Clin Res Cardiol (2022). https://doi.org/10.1007/s00392-022-02002-5

ECG recording using the Left Arm Or Lower Abdomen for detection of atrial fibrillation with a smart watch
J. Ovsianas1, J. Pöling1, N. Bögeholz2, J. Amberger2, W. Kranig2, K. Hassan2, M. Koopmann2, C. Pott2, G. Mönnig2, M. Bettin2
1Schüchtermann-Schiller'sche Kliniken Bad Rothenfelde GmbH & Co. KG, Bad Rothenfelde; 2Kardiologie/Rhythmologie, Schüchtermann-Schiller'sche Kliniken Bad Rothenfelde GmbH & Co. KG, Bad Rothenfelde;

Background: Diagnosis of atrial fibrillation (AF) can be achieved by using an ECG recording of 30 seconds and is often diagnosed with delay in asymptomatic patients. Meanwhile, commercially available devices enable patients to record ECGs themselves, giving the opportunity to increase the likelihood of early AF detection. Smart watches allow ECG registration only in a single lead, usually equivalent to Einthoven lead I. However, best practice of ECG recording with these devices has not been studied so far. We hypothesized that a modified ECG registration, creating a lead equivalent to Einthoven lead II and thereby following the main electrical cardiac vector, could optimize diagnosis of AF with the automated algorithm.

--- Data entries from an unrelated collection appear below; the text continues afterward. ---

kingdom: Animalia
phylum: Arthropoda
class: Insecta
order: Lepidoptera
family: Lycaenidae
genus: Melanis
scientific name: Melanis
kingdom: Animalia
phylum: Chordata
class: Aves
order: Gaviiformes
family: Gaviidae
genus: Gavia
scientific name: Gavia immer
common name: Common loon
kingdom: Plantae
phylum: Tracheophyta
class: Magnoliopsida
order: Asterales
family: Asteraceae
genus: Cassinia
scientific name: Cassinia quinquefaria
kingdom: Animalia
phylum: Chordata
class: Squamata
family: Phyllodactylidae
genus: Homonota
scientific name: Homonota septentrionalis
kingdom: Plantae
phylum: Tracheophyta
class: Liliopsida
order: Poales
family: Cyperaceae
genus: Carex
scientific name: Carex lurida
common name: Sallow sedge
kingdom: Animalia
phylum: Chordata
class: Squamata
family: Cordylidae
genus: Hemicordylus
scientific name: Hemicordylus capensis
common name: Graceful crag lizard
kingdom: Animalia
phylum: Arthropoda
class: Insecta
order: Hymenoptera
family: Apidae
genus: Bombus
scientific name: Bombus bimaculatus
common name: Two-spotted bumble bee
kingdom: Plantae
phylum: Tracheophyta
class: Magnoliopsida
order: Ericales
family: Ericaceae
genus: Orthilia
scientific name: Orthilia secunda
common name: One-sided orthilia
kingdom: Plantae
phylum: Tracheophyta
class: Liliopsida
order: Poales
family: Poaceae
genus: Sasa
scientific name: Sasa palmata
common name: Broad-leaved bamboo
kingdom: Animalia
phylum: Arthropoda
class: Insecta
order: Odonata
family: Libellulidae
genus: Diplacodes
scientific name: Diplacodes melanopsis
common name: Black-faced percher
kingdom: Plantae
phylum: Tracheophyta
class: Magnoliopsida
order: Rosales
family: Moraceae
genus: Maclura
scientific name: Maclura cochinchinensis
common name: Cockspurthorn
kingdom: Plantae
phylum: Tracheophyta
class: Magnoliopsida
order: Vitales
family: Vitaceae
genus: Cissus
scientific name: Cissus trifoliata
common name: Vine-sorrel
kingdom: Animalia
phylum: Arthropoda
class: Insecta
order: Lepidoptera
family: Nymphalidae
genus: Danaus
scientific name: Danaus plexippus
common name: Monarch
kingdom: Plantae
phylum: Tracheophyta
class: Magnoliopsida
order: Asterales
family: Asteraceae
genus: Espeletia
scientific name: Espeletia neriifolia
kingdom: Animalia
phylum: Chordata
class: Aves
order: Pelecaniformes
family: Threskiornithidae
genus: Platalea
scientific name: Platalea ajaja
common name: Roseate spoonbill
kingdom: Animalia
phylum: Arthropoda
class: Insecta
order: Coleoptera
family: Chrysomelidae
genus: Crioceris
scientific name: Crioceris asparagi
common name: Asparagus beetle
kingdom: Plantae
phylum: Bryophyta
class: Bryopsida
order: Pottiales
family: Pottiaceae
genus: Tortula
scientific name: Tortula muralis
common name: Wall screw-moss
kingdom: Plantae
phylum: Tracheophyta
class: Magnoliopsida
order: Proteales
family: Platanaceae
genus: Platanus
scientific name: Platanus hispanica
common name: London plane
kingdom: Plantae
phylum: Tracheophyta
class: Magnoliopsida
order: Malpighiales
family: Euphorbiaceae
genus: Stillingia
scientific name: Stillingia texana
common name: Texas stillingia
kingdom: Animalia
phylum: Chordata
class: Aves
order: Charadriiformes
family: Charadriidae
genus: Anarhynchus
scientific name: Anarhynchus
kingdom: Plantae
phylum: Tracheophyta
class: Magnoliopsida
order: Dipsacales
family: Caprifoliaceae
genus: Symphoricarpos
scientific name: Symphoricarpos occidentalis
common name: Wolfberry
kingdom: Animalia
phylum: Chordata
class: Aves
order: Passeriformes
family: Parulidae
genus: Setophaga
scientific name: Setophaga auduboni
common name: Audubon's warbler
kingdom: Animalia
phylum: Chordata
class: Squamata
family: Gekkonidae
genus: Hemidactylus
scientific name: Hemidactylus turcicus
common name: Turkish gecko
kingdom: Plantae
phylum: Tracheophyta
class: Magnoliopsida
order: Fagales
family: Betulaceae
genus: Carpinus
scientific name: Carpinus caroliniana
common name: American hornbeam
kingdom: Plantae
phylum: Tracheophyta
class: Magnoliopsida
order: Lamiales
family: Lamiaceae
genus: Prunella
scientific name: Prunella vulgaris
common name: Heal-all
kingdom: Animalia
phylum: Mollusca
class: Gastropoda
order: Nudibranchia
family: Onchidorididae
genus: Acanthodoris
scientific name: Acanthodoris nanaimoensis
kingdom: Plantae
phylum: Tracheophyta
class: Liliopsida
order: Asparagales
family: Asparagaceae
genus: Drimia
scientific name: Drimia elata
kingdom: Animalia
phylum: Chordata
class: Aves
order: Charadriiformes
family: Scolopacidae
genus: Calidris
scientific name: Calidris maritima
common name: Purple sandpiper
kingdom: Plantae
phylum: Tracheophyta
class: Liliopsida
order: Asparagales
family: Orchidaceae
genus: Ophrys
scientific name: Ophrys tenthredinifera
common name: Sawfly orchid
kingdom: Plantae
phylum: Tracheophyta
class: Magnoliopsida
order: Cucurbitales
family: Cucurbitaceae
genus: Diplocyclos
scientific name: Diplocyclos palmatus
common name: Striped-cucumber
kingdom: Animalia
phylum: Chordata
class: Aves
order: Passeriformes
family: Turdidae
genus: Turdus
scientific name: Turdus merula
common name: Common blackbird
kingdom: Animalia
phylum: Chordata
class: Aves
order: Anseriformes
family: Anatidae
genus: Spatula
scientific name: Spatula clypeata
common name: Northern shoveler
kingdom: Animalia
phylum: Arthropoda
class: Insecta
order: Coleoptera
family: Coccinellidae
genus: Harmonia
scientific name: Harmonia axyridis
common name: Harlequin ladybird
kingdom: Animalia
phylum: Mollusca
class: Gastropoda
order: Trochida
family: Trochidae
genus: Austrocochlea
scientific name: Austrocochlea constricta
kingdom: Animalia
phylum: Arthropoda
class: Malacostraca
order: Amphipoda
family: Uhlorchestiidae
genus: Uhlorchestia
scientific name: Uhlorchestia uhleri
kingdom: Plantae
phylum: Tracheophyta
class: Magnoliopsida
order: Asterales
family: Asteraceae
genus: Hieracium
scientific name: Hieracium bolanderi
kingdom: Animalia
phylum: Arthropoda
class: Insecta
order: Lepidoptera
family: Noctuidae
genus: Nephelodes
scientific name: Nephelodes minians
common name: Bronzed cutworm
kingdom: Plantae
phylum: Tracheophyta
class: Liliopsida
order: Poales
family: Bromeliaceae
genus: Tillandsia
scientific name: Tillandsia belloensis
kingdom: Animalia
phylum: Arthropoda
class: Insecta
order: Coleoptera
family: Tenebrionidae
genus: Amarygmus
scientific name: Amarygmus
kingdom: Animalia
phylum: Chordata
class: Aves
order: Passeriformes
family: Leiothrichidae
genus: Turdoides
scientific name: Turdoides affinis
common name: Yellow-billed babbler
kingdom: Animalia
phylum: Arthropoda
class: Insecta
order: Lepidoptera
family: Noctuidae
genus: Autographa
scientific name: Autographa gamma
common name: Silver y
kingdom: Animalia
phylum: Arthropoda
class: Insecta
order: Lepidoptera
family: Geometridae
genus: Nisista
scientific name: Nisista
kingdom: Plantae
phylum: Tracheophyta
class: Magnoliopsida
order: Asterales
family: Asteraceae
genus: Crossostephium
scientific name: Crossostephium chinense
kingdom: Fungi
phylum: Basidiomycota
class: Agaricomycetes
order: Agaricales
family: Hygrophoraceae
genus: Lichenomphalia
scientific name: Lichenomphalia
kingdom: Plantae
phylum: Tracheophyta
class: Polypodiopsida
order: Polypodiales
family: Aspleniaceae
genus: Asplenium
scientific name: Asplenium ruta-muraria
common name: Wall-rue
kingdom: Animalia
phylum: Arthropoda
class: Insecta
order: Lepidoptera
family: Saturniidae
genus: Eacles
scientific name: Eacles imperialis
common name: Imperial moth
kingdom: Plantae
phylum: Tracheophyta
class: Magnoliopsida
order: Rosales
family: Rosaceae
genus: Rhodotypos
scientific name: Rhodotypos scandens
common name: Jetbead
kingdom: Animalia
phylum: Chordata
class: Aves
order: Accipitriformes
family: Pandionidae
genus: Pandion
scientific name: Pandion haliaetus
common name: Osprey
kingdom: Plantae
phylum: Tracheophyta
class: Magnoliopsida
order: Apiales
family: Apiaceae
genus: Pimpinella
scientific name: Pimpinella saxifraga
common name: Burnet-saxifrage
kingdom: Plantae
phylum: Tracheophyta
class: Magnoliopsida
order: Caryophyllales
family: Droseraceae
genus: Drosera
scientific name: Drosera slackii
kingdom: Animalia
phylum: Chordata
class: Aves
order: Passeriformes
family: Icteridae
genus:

Material and Methods: In total, 39 patients (27 male, median age 70.9 ± 10.2 years, median BMI 29.0 ± 5.5 kg/m2, median left ventricular ejection fraction 52.1 ± 10.0 %) with persistent atrial fibrillation scheduled for electrical cardioversion were included in the present study. ECG recording was performed with the Apple Watch Series 5® (Apple® Inc, Cupertino, CA, USA). All ECGs were recorded in two different leads: Einthoven lead I between the left wrist and right index finger and Einthoven lead II between the left lower abdominal region and right index finger [figure 1]. Comparisons were performed using the Mann-Whitney U test. A p-value < 0.05 was considered to be statistically significant.


Results:

Correct diagnosis of AF with the automated diagnostic algorithm of the smart watch using lead I could be achieved in 46.2% patients. However, in significantly more patients correct diagnosis of atrial fibrillation was achieved by recording the ECG between the left lower abdomen and right index finger (79.5%; p = 0.002). Amplitudes of the recorded QRS-complexes were significantly higher by recording ECGs between the left lower abdominal region and right index finger instead of using the left wrist and right index finger (0.8 ± 0.3 mV versus 0.6 ± 0.2 mV, respectively; p = 0.004).

 

Conclusion: When using a smart watch for documentation of atrial arrhythmias, patients should be instructed to perform ECG recording between the lower left abdomen and right index finger to optimize sensitivity of the automated diagnostic algorithm and to increase the quality of ECG documentation for interpretation by physicians.



Figure 1: Difference of ECG amplitude in two different leads recorded by a smart watch in the same patient with sinus rhythm (male, 39 y/o, BMI 21.1 kg/m2, LVEF 60%).  

a) Registration of Einthoven lead I between the left wrist and right index finger. Diagnosis by the automated diagnostic algorithm was “unclassified” b) Recording of Einthoven lead II between the left lower abdominal region and right index finger. Note the higher amplitude of QRS-complexes and clearly visible p-waves, leading to the correct diagnosis of sinus rhythm by the automated algorithm.